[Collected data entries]
--------------------------------------------------

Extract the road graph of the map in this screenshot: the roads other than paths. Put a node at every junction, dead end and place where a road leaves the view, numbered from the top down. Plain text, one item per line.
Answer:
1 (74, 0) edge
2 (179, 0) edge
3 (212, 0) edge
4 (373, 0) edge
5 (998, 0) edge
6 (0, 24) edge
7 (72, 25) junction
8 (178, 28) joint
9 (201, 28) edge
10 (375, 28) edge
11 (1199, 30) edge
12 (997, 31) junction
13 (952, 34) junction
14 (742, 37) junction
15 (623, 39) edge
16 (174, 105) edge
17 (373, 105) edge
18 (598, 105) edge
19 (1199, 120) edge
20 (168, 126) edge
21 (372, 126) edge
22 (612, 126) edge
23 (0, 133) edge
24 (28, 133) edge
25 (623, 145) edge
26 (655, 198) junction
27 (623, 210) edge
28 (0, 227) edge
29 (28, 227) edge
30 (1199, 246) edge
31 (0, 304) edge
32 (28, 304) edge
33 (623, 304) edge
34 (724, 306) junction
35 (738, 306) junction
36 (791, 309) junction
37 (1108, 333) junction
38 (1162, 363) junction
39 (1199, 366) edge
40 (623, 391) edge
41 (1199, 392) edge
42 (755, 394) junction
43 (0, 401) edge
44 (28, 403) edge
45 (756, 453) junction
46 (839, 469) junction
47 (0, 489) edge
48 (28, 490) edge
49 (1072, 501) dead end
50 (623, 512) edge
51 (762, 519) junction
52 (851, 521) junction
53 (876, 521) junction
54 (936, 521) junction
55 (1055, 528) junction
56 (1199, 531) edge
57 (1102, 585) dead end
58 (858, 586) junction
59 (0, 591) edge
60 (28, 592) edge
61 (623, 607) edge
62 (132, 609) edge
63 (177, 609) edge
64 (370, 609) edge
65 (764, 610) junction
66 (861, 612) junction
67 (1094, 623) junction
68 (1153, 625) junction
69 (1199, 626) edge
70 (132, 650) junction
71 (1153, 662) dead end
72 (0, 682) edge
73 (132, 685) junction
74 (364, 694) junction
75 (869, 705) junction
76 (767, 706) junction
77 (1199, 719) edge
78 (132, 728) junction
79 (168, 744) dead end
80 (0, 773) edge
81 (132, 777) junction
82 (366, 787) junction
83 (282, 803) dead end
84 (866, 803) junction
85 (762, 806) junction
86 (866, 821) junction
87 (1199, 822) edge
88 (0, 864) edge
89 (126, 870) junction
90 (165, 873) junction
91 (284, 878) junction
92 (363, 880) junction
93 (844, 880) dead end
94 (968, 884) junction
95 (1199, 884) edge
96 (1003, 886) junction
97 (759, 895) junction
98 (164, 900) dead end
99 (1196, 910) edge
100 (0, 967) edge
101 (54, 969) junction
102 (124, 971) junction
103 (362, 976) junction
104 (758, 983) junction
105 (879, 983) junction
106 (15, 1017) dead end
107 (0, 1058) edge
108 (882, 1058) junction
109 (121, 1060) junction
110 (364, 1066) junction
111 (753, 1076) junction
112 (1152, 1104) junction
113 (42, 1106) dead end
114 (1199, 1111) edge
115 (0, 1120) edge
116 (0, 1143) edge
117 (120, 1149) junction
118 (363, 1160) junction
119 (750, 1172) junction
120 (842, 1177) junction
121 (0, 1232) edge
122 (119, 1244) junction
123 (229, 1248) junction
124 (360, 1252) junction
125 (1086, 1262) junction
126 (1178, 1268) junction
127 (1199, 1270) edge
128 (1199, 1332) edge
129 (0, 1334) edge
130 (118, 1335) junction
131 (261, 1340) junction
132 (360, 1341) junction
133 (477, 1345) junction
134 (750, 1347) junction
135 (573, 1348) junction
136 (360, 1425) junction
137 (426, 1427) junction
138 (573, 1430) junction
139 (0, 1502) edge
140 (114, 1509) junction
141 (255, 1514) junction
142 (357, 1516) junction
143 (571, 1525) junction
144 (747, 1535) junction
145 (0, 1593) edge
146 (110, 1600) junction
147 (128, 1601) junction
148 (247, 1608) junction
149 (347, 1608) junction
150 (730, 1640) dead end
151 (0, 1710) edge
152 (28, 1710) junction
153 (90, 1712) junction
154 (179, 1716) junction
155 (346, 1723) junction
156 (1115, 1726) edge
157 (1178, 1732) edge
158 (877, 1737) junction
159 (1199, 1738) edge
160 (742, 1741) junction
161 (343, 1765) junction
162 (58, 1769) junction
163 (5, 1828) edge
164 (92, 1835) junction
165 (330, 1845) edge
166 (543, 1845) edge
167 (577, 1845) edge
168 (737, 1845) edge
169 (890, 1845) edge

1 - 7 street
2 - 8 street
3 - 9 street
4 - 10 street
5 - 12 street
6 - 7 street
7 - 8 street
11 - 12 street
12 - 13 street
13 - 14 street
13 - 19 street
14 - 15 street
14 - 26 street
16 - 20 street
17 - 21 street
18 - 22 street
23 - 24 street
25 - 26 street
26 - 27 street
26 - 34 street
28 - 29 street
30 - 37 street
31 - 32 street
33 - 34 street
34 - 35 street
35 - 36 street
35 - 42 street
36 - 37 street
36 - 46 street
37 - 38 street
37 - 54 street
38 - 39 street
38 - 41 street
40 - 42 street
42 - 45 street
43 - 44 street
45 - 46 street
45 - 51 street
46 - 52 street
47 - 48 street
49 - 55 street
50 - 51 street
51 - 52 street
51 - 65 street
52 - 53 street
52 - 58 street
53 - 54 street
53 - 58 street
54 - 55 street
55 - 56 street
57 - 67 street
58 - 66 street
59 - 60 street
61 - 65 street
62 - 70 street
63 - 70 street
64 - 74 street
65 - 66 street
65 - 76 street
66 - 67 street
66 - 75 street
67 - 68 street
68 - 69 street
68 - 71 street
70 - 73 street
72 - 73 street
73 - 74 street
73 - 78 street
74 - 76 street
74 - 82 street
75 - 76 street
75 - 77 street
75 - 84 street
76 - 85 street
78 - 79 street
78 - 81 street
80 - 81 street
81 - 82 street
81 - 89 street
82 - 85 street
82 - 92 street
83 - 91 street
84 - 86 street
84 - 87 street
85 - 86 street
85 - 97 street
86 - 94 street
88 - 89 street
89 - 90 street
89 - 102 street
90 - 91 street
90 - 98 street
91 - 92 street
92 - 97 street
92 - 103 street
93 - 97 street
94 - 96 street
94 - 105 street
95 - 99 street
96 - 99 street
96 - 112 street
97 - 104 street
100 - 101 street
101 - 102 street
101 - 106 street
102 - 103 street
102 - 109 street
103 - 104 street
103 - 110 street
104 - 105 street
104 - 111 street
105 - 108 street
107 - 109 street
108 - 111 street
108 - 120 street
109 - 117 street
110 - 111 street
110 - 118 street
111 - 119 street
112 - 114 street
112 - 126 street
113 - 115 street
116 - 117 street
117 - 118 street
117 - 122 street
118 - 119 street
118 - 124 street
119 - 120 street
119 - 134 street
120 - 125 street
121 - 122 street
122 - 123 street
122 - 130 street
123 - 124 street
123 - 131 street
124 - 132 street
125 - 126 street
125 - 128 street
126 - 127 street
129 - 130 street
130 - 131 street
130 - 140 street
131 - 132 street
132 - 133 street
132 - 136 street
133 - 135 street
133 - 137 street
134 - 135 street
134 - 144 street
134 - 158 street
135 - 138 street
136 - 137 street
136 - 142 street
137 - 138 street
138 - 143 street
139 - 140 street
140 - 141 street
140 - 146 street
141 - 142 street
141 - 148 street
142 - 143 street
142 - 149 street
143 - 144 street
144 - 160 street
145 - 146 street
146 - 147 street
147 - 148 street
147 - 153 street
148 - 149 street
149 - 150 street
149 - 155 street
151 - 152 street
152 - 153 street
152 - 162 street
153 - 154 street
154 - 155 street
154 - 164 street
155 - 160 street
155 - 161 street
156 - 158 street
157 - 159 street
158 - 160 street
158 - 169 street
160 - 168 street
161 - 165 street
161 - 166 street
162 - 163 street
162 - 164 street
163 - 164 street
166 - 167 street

--------------------------------------------------

**Work to complete:**
Each line above that contains the word "dead" should be copied.

**Your solution:**
Extract the road graph of the map in this screenshot: the roads other than paths. Put a node at every junction, dead end and place where a road leaves the view, numbered from the top down. Plain text, one item per line.
49 (1072, 501) dead end
57 (1102, 585) dead end
71 (1153, 662) dead end
79 (168, 744) dead end
83 (282, 803) dead end
93 (844, 880) dead end
98 (164, 900) dead end
106 (15, 1017) dead end
113 (42, 1106) dead end
150 (730, 1640) dead end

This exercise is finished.